OTTAWA: Price volatility is keeping cryptoassets from being widely accepted as a means of payment, the Bank of Canada said on Thursday, though the markets' rapid evolution is an emerging vulnerability to Canada's financial system.
The central bank said it is monitoring cryptoasset markets, which have surged in popularity in the last year as they have become easier for consumers to access through exchange-traded funds, listed companies and other investment vehicles.
Despite the broadening interest, cryptoassets like bitcoin and other cryptocurrencies remain high risk as their intrinsic value is hard to establish, the Bank said in its annual review of Canada's financial systems.
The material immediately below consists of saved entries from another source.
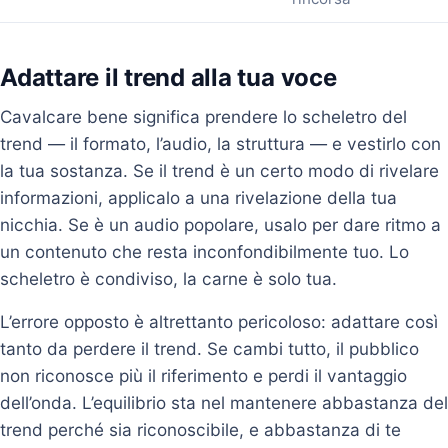
Adattare il trend alla tua voce
Cavalcare bene significa prendere lo scheletro del
trend — il formato, l’audio, la struttura — e vestirlo con
la tua sostanza. Se il trend è un certo modo di rivelare
informazioni, applicalo a una rivelazione della tua
nicchia. Se è un audio popolare, usalo per dare ritmo a
un contenuto che resta inconfondibilmente tuo. Lo
scheletro è condiviso, la carne è solo tua.
L’errore opposto è altrettanto pericoloso: adattare così
tanto da perdere il trend. Se cambi tutto, il pubblico
non riconosce più il riferimento e perdi il vantaggio
dell’onda. L’equilibrio sta nel mantenere abbastanza del
trend perché sia riconoscibile, e abbastanza di te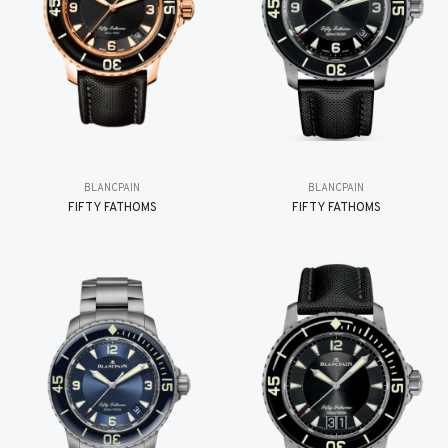
BLANCPAIN
BLANCPAIN
FIFTY FATHOMS
FIFTY FATHOMS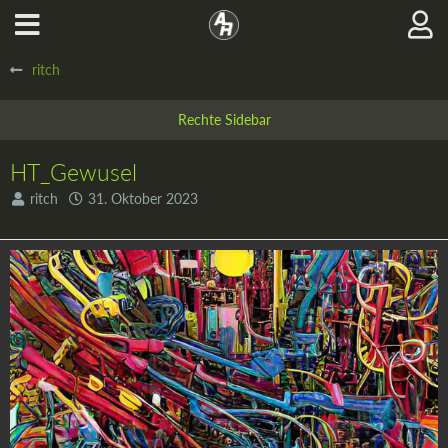
ritch
HT_Gewusel
ritch
31. Oktober 2023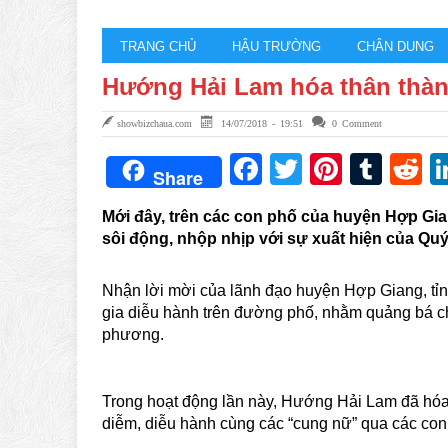
TRANG CHỦ
HẬU TRƯỜNG
CHÂN DUNG
Hướng Hải Lam hóa thân thàn
showbizchaua.com
14/07/2018 - 19:51
0 Comment
Facebook
Twitter
Pintere
Tum
R
Share
Mới đây, trên các con phố của huyện Hợp Gi
sôi động, nhộp nhịp với sự xuất hiện của Qu
Nhận lời mời của lãnh đạo huyện Hợp Giang, t
gia diễu hành trên đường phố, nhằm quảng bá ch
phương.
Trong hoạt động lần này, Hướng Hải Lam đã hóa 
diễm, diễu hành cùng các “cung nữ” qua các co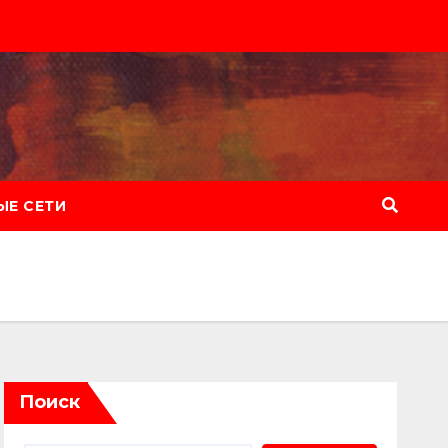
Е СЕТИ
Поиск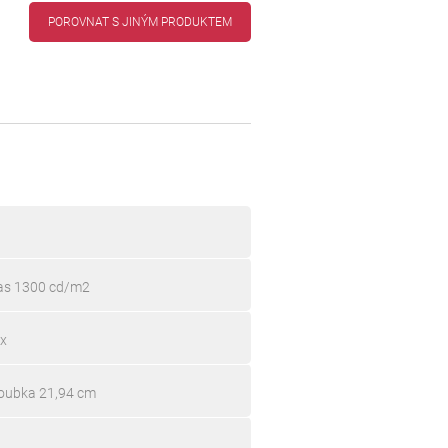
POROVNAT S JINÝM PRODUKTEM
Jas 1300 cd/m2
 x
loubka 21,94 cm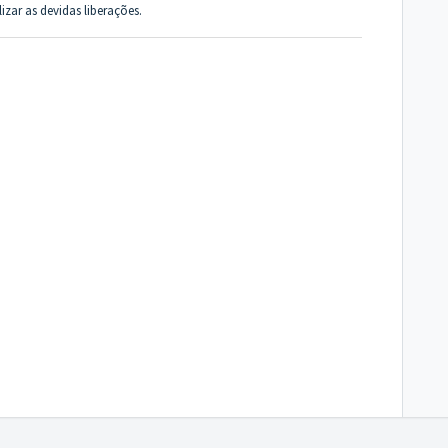
zar as devidas liberações.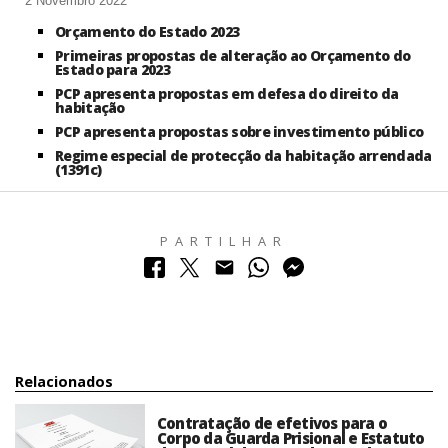
2 Novembro 2022
Orçamento do Estado 2023
Primeiras propostas de alteração ao Orçamento do
Estado para 2023
PCP apresenta propostas em defesa do direito da
habitação
PCP apresenta propostas sobre investimento público
Regime especial de protecção da habitação arrendada
(1391c)
PARTILHAR
Relacionados
Contratação de efetivos para o
Corpo da Guarda Prisional e Estatuto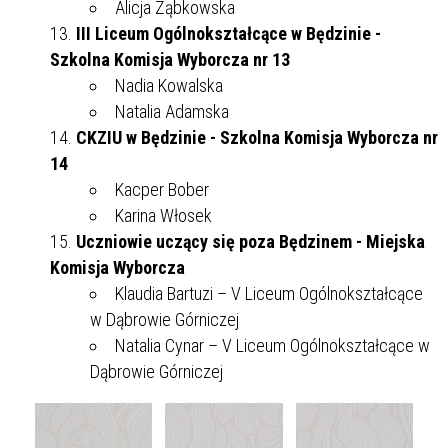
Alicja Ząbkowska
III Liceum Ogólnokształcące w Będzinie -
Szkolna Komisja Wyborcza nr 13
Nadia Kowalska
Natalia Adamska
CKZIU w Będzinie - Szkolna Komisja Wyborcza nr
14
Kacper Bober
Karina Włosek
Uczniowie uczący się poza Będzinem - Miejska
Komisja Wyborcza
Klaudia Bartuzi – V Liceum Ogólnokształcące
w Dąbrowie Górniczej
Natalia Cynar – V Liceum Ogólnokształcące w
Dąbrowie Górniczej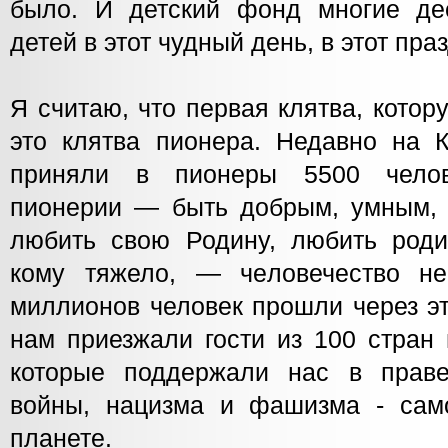
было. И детский фонд многие де
детей в этот чудный день, в этот пра
Я считаю, что первая клятва, кото
это клятва пионера. Недавно на
приняли в пионеры 5500 челов
пионерии — быть добрым, умным, 
любить свою Родину, любить родит
кому тяжело, — человечество не
миллионов человек прошли через эт
нам приезжали гости из 100 стран 
которые поддержали нас в праве
войны, нацизма и фашизма - сам
планете.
"Price volatility stemming from speculative demand remains an important obstacle to the wide acceptance of cryptoassets as a means of payment," it said.
Bitcoin, the biggest and most popular cryptocurrency rose nearly 14% on Thursday to $42,000, after plunging 14% a day earlier to its lowest since late January.
The Bank of Canada added that while cryptoasset markets are currently not of "systemic importance" in Canada, that could change if a major technology firm were to issue a cryptocurrency that became widely accepted as a digital payment method.
The Bank of Canada is currently developing its own cash-like central bank digital currency that it could issue to the public, should the need arise. Many other top central banks are doing similar work.
Digital currency group Diem Association, formerly known as Facebook Inc's Libra project, said this month it plans to launch a pilot of a US dollar stablecoin, though did not say when.
Stablecoins are backed by traditional assets and are a potential solution to the price volatility of cryptoassets, though they also pose risks, the central bank said.
"Unless stablecoins are backed exclusively by Canadian dollars, their widespread adoption could inhibit the Bank's ability to implement monetary policy and act as lender of last resort," it said.